Material provided =>
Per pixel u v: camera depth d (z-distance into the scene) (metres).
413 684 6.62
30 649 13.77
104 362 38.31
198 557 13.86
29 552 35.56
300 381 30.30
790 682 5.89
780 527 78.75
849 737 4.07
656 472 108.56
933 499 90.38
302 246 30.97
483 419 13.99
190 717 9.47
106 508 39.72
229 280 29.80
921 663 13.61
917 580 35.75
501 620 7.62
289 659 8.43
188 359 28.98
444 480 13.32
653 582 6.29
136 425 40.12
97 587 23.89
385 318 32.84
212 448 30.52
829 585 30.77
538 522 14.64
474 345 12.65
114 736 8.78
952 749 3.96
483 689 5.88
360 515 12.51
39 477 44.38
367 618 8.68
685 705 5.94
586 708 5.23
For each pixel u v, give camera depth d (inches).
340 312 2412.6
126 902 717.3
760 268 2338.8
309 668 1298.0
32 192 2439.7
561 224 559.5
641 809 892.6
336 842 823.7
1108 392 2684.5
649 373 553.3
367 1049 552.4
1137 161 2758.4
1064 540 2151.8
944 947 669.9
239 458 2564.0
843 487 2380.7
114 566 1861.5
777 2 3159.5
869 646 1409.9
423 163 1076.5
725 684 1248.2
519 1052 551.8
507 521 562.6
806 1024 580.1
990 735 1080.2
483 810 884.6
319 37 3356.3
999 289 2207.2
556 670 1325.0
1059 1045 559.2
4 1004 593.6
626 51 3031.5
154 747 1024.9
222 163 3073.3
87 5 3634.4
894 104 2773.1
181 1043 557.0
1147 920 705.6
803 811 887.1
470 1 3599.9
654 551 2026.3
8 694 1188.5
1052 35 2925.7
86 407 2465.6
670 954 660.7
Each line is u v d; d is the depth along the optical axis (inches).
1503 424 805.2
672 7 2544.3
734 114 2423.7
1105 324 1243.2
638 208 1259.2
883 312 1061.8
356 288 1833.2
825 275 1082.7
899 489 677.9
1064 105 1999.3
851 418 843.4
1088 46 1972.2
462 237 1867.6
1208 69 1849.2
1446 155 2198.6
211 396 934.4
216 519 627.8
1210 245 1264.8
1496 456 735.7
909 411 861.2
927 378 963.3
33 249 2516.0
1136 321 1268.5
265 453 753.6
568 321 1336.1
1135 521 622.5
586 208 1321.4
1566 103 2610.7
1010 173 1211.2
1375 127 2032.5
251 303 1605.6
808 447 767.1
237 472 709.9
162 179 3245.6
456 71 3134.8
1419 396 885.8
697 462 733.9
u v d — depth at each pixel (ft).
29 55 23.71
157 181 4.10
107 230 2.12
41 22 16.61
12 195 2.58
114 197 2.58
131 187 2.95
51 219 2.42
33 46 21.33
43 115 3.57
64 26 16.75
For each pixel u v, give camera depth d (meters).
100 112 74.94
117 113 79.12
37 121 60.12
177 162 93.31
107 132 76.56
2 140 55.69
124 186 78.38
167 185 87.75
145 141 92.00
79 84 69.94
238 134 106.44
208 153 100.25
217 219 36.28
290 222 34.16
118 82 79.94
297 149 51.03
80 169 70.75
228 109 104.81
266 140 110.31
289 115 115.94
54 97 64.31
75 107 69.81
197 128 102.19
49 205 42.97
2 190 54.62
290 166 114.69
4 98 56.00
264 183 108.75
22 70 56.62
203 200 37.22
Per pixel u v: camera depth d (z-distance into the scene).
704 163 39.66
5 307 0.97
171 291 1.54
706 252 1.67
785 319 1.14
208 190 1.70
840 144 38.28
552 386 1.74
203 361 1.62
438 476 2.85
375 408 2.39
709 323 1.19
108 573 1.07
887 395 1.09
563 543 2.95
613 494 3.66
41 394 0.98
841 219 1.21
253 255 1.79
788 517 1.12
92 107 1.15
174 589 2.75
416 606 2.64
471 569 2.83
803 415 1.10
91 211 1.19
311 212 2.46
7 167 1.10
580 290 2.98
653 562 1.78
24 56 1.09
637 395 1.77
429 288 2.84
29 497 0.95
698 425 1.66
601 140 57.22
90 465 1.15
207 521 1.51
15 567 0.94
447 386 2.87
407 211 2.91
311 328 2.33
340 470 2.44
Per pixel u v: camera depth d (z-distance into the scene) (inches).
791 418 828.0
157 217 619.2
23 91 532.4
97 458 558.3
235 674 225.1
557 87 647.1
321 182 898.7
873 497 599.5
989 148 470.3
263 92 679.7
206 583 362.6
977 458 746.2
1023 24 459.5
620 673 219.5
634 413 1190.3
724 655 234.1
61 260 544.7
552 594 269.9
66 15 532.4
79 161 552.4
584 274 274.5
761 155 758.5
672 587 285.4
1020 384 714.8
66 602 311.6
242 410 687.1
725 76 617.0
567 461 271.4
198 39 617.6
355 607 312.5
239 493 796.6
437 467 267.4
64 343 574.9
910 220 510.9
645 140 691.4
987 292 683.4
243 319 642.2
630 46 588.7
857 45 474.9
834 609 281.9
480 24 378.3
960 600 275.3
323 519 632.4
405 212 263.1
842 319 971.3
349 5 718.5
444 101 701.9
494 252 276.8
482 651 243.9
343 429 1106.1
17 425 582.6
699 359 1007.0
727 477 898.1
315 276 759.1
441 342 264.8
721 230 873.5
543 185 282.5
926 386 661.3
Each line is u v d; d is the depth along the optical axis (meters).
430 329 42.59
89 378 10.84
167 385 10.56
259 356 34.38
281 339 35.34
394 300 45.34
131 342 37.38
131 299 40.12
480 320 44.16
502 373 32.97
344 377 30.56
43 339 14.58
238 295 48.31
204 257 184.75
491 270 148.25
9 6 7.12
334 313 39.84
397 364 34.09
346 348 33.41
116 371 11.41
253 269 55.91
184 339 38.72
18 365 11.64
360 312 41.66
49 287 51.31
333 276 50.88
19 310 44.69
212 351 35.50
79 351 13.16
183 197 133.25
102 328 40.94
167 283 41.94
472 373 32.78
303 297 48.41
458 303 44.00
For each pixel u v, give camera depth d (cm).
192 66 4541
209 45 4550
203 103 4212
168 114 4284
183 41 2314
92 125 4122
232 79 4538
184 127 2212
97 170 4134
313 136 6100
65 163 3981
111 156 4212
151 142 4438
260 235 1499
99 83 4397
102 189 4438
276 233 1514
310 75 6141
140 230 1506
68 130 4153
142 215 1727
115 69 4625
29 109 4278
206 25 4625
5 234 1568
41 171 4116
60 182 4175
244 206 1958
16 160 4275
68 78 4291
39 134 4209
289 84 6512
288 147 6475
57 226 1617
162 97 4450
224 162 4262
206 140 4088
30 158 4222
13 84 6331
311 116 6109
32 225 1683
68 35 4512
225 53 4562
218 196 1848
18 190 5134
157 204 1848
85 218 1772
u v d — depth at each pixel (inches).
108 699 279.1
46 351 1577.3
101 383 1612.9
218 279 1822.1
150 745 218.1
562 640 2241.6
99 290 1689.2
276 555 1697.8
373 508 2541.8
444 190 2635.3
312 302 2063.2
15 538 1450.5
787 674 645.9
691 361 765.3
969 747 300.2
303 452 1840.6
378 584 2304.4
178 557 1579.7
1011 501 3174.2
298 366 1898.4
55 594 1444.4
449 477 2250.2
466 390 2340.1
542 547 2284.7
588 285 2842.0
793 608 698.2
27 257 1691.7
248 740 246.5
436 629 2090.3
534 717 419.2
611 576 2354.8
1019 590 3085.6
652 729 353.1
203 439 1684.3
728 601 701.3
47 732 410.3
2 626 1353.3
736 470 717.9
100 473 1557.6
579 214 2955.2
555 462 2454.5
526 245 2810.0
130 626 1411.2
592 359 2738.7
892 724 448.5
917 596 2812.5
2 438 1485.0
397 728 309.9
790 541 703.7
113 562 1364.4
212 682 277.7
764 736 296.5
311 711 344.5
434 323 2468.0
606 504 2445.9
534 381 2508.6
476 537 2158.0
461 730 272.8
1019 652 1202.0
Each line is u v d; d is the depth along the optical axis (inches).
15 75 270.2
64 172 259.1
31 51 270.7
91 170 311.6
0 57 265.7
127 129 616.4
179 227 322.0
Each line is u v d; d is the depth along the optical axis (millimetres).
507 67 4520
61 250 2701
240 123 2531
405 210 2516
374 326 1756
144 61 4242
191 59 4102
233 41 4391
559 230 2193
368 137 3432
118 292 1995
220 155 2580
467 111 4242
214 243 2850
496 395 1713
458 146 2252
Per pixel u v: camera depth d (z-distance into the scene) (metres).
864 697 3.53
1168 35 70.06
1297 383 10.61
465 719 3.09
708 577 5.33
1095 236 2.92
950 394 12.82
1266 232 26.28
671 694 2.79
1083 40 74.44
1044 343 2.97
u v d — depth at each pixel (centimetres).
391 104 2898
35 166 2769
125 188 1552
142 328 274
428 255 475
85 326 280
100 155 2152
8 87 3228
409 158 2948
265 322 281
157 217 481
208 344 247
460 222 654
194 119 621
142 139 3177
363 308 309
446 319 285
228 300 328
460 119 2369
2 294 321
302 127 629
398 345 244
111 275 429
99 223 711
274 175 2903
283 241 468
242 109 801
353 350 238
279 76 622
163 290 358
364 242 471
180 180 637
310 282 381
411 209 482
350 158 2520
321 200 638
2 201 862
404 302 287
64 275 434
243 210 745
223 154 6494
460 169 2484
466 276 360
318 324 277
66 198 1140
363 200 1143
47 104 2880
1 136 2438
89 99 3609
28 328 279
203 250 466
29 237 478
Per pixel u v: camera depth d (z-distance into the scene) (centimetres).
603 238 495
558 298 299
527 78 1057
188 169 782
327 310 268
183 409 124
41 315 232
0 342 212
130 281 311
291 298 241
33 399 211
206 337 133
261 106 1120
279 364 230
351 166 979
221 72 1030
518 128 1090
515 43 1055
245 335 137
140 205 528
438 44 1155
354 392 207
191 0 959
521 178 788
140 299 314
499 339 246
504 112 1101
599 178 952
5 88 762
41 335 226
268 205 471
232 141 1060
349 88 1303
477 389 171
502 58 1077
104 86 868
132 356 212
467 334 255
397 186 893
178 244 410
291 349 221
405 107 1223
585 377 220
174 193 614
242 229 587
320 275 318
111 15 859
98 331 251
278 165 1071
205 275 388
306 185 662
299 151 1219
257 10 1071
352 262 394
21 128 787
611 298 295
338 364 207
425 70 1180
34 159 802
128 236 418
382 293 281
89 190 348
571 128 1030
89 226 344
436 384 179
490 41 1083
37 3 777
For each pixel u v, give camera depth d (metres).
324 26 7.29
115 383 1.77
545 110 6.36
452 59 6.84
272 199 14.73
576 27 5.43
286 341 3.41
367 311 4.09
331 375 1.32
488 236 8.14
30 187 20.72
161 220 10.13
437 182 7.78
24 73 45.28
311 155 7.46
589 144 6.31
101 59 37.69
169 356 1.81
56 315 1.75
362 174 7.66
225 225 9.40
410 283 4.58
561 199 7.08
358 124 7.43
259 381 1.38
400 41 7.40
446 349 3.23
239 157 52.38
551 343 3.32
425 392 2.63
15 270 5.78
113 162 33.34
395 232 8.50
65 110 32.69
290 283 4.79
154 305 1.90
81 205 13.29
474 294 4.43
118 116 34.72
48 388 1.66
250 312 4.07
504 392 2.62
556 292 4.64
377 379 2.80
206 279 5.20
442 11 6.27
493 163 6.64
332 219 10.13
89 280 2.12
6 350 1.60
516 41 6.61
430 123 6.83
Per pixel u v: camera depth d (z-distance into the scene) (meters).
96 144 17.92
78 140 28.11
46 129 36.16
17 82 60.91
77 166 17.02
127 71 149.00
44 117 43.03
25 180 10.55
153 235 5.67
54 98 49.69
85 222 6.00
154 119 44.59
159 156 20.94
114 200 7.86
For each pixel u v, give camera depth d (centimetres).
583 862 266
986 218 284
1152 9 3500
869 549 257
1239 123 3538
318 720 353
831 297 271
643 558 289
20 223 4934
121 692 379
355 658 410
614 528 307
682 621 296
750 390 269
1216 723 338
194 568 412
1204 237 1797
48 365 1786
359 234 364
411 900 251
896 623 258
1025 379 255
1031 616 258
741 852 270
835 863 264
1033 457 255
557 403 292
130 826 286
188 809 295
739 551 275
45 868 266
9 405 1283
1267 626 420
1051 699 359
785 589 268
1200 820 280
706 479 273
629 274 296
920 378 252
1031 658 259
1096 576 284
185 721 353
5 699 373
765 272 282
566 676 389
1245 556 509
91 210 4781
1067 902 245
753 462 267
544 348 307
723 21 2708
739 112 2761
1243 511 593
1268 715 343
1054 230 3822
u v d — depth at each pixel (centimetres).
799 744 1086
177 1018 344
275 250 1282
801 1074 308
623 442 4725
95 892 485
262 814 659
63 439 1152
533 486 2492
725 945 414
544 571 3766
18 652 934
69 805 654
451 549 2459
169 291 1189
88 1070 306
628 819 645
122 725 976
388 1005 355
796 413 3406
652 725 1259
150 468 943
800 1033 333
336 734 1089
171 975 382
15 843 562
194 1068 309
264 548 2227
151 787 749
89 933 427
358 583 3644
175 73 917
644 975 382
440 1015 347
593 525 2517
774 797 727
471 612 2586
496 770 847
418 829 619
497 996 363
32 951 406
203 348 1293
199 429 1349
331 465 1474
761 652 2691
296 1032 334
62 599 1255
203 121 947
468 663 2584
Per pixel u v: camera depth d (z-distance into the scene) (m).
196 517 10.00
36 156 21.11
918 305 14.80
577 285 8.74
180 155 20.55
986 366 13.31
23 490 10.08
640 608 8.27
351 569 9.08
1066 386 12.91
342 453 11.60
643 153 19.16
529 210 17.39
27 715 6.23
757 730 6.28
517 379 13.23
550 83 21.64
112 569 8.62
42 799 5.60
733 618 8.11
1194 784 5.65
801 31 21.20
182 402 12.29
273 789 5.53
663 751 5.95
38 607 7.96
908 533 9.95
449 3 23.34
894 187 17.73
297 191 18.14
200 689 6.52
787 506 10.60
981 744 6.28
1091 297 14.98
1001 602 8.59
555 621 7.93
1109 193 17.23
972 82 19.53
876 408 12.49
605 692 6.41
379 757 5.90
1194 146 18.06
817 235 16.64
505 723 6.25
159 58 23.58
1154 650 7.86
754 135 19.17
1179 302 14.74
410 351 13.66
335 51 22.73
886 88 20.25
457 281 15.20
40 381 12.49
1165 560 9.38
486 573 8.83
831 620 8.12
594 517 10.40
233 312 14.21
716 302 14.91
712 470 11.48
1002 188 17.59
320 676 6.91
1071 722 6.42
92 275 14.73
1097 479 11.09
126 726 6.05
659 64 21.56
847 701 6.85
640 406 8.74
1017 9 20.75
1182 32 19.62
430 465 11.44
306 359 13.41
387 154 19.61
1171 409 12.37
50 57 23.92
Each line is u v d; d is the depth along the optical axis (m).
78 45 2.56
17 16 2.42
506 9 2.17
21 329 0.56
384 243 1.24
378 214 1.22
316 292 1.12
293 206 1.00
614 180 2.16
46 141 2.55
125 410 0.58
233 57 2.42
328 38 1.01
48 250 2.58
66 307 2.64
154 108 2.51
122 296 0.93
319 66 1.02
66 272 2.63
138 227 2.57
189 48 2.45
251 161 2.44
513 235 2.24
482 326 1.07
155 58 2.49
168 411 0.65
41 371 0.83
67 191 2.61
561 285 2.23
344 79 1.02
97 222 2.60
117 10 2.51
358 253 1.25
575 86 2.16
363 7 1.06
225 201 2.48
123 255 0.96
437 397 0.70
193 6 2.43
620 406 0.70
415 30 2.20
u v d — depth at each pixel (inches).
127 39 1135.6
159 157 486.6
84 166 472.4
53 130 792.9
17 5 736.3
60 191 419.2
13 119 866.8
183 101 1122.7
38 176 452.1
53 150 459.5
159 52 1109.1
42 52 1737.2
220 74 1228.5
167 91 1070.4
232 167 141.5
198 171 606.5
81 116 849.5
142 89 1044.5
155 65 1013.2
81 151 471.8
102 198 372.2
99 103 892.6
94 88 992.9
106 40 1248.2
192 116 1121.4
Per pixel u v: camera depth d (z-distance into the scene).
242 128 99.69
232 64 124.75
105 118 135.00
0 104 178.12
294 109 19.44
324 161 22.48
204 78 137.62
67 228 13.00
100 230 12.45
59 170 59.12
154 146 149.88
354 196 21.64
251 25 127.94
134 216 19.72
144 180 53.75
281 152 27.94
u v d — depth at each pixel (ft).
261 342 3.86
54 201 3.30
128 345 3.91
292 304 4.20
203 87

Aim of the task => Your answer must be the lines above from the one containing "1091 297 14.98" to the one containing "50 57 23.92", both included, restated word for word.

Your solution =>
1091 297 14.98
1001 602 8.59
555 621 7.93
1109 193 17.23
972 82 19.53
876 408 12.49
605 692 6.41
379 757 5.90
1194 146 18.06
817 235 16.64
505 723 6.25
159 58 23.58
1154 650 7.86
754 135 19.17
1179 302 14.74
410 351 13.66
335 51 22.73
886 88 20.25
457 281 15.20
40 381 12.49
1165 560 9.38
486 573 8.83
831 620 8.12
594 517 10.40
233 312 14.21
716 302 14.91
712 470 11.48
1002 188 17.59
320 676 6.91
1071 722 6.42
92 275 14.73
1097 479 11.09
126 726 6.05
659 64 21.56
847 701 6.85
640 406 8.74
1017 9 20.75
1182 32 19.62
430 465 11.44
306 359 13.41
387 154 19.61
1171 409 12.37
50 57 23.92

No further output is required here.